- [Written task]: The task calls for the line containing "Santa Cruz: 36000 -> 40200" and all later lines, through the end of the entries below, to be set down exactly and without pictures.

━━ Dataset entries ━━

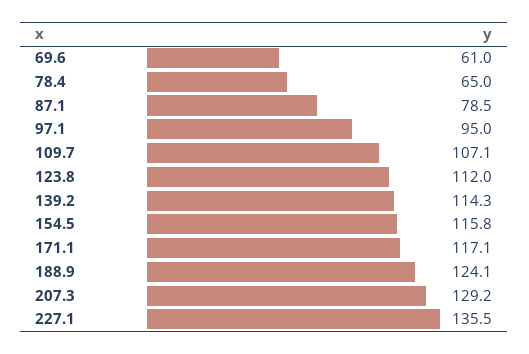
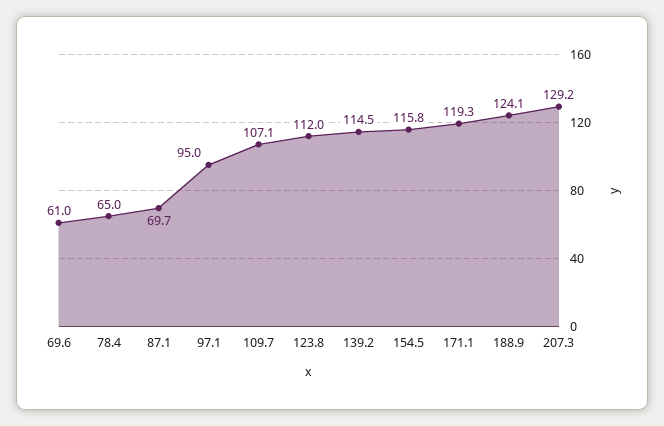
87.1: 78.5 -> 69.7
139.2: 114.3 -> 114.5
171.1: 117.1 -> 119.3
227.1: 135.5 -> none

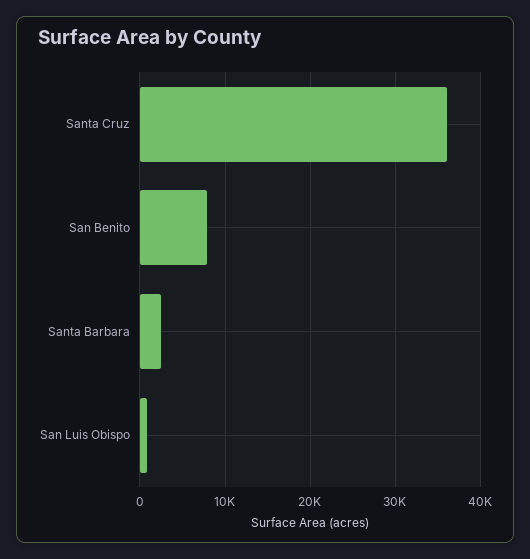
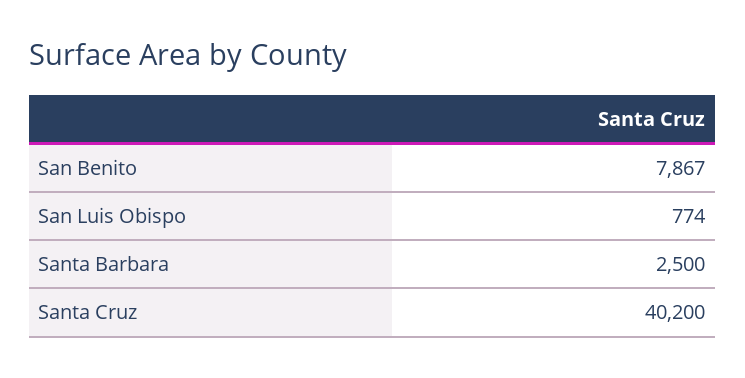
Santa Cruz: 36000 -> 40200

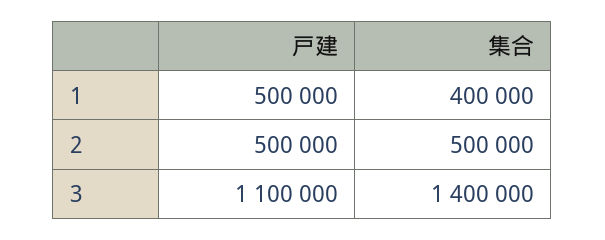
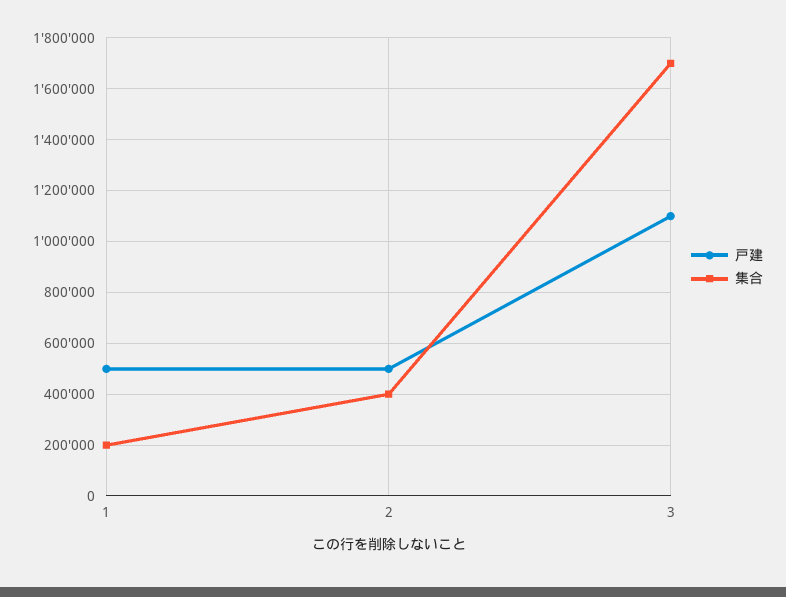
集合, 1: 400000 -> 200000
集合, 2: 500000 -> 400000
集合, 3: 1400000 -> 1700000

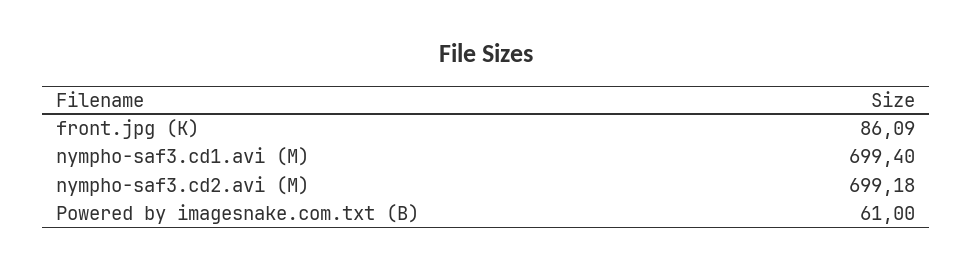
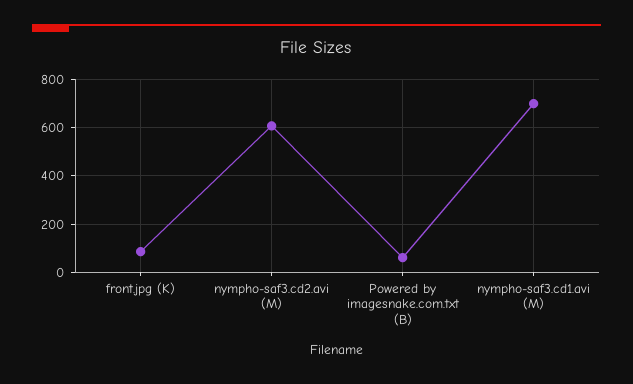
nympho-saf3.cd2.avi (M): 699.18 -> 600

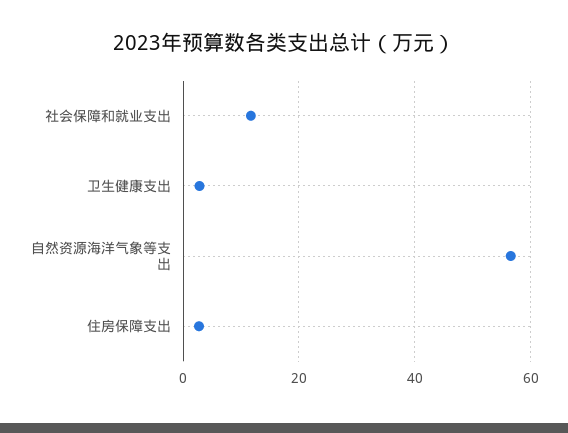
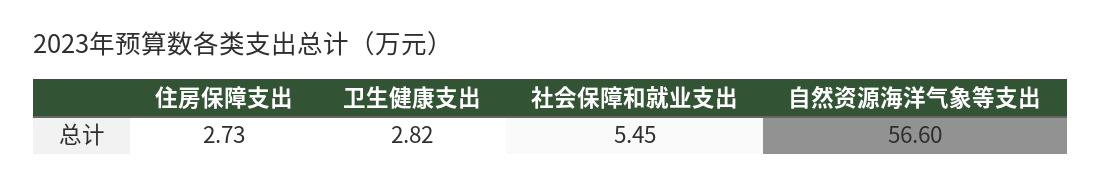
社会保障和就业支出: 12 -> 5.45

━━━

- [Task result]:
Santa Cruz: 36000 -> 40200

集合, 1: 400000 -> 200000
集合, 2: 500000 -> 400000
集合, 3: 1400000 -> 1700000

nympho-saf3.cd2.avi (M): 699.18 -> 600

社会保障和就业支出: 12 -> 5.45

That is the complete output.